Wisconsin’s new Legislature will tackle a number of issues likely to be controversial in spite of new promises of bipartisanship. Partisan divisions have plagued the Assembly and the Senate.[/media-credit]

Wisconsin’s new Legislature was sworn in the first week of January, and the group has begun to focus on a number of issues early on.

With Gov. Scott Walker’s campaign promise of 250,000 private sector jobs created by 2014 not yet complete and the skills gap issue getting more attention,Walker said in his State of the State speech the Legislature’s main priorities should be jobs and education.

This semester, the Legislature will largely focus on the 2013-2015 biennial budget, which, with a $342 million surplus, starts better than the $3.6 billion deficit the last Legislature began with.

Walker will release his proposed budget next month, and the Legislature will then work on it and eventually pass it as a regular bill.

Income tax cuts

Walker touted Wisconsin’s budget surplus in his State of the State speech – a figure that serves as an impetus for income tax cuts he and other Republicans have pushed.

“I believe that putting more money in the hands of the people – instead of the government – is good for the economy,” Walker said in his address.

The National Federation of Independent Business supports such an approach.

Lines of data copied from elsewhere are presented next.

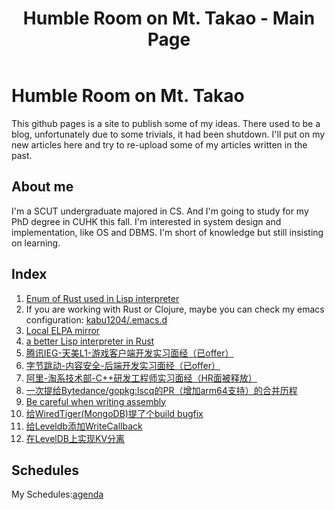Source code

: #+TITLE: Humble Room on Mt. Takao - Main Page
#+LATEX_COMPILER: xelatex
#+LATEX_CLASS: elegantpaper
#+OPTIONS: prop:t
#+HTML_HEAD: <link rel="stylesheet" type="text/css" href="latexcss/latexcss.css" />
#+HTML_HEAD_EXTRA: <link rel="alternate stylesheet" type="https://orgmode.org/resources/style/org-demo.min.css" />

* Humble Room on Mt. Takao
This github pages is a site to publish some of my ideas. There used to be a blog, unfortunately due to some trivials, it had been shutdown. I'll put on my new articles here and try to re-upload some of my articles written in the past. 
** About me
I'm a SCUT undergraduate majored in CS. And I'm going to study for my PhD degree in CUHK this fall. I'm interested in system design and implementation, like OS and DBMS.
I'm short of knowledge but still insisting on learning. 
** Index
1. [[./lisparse/lisparse.html][Enum of Rust used in Lisp interpreter]]
2. If you are working with Rust or Clojure, maybe you can check my emacs configuration: [[https://github.com/kabu1204/.emacs.d][kabu1204/.emacs.d]]
3. [[./local-elpa-mirror/local-elpa-mirror.html][Local ELPA mirror]]
4. [[./rlisp/rlisp.html][a better Lisp interpreter in Rust]]
5. [[./timi.html][腾讯IEG-天美L1-游戏客户端开发实习面经（已offer）]]
6. [[./bytedance_sz.html][字节跳动-内容安全-后端开发实习面经（已offer）]]
7. [[./ali.html][阿里-淘系技术部-C++研发工程师实习面经（HR面被释放）]]
8. [[./lscq.html][一次提给Bytedance/gopkg:lscq的PR（增加arm64支持）的合并历程]]
9. [[./asm_problems.html][Be careful when writing assembly]]
10. [[./wt10661.html][给WiredTiger(MongoDB)提了个build bugfix]]
11. [[./leveldb_writergroup.html][给Leveldb添加WriteCallback]]
12. [[./wisckey.html][在LevelDB上实现KV分离]]
** Schedules
My Schedules:[[./agenda.html][agenda]]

Bill Smith, Wisconsin state director of NFIB, said the vast majority of the state’s employers file as individuals. As a result, he said, the tax cut would have a dual impact: cutting employers’ taxes as well as employees’ taxes.

Andrew Reschovsky, a University of Wisconsin professor who is an expert in state spending and taxation, said the tax cut would stimulate the economy by increasing consumer spending and fostering employment. He added, however, the state must consider that some of that money may not be spent in Wisconsin.

Senate Minority Leader Chris Larson, D-Milwaukee, said in an interview with The Badger Herald that Republicans must “reprioritize in the things that Wisconsin actually values.”

Larson said that would include restoring the more than $1 billion in funding Walker cut from education in the last biennial budget, rather than giving tax cuts to individuals making more than $200,000.


In his State of the State speech, Walker reminded Wisconsinites of his promise to create 250,000 private sector jobs by the end of his term. However, a number of reports have shown the state is far from meeting that promise.

A recent PolitiFact analysis estimated job creation so far to be just under 40,000, and federal jobs data showed Wisconsin was 42nd in the nation in job creation from June 2011 to June 2012.

The most recent monthly data showed Wisconsin added 4,500 private sector jobs in December. However, with 3,200 job losses in the public sector, the total jobs gained last month added up to 1,300. 

Among the policies that Republicans will push to create jobs is income tax cuts.

Walker hinted to some other job creation measures in his speech, among them a venture capital bill and reducing regulations.

But Assembly Minority Leader Peter Barca, D-Kenosha, said Walker’s speech was not a “candid assessment” of the state’s job market, citing the report that showed Wisconsin as 42nd in job creation.

Barca is charging Walker and Republicans with not having a “sense of urgency” on job creation, which he said should be the top priority, along with the “lagging” incomes for the middle class.

“No more broken promises, no more glossing over real problems,” Barca said. “And I agree with the governor in one respect: No more excuses.”


The last Legislative session ended with a failed push for a mining bill, which fell flat when one Republican senator crossed lines and voted against it because of environmental concerns.

Last week, Republicans introduced a new version of the mining bill, which many legislators say is similar to the last one. With the Republicans now having an 18-15 majority in the Senate, it is more likely to pass.

“This bill has more transparency – more input – from any faction of government, industry and business than any piece of legislation I’ve seen,” Rep. Mark Honadel, R-South Milwaukee, said.

Rep. Janet Bewley, D-Ashland, said she thinks the bill still diminishes environmental standards through the permit process and limits citizens’ participation. 

“It weakens the ability of the people of the state to determine their own quality of life,” Bewley said.

Sen. Tim Cullen, D-Janesville, is scheduled to introduce an alternative bill that builds from hearings he held at the Capitol last year.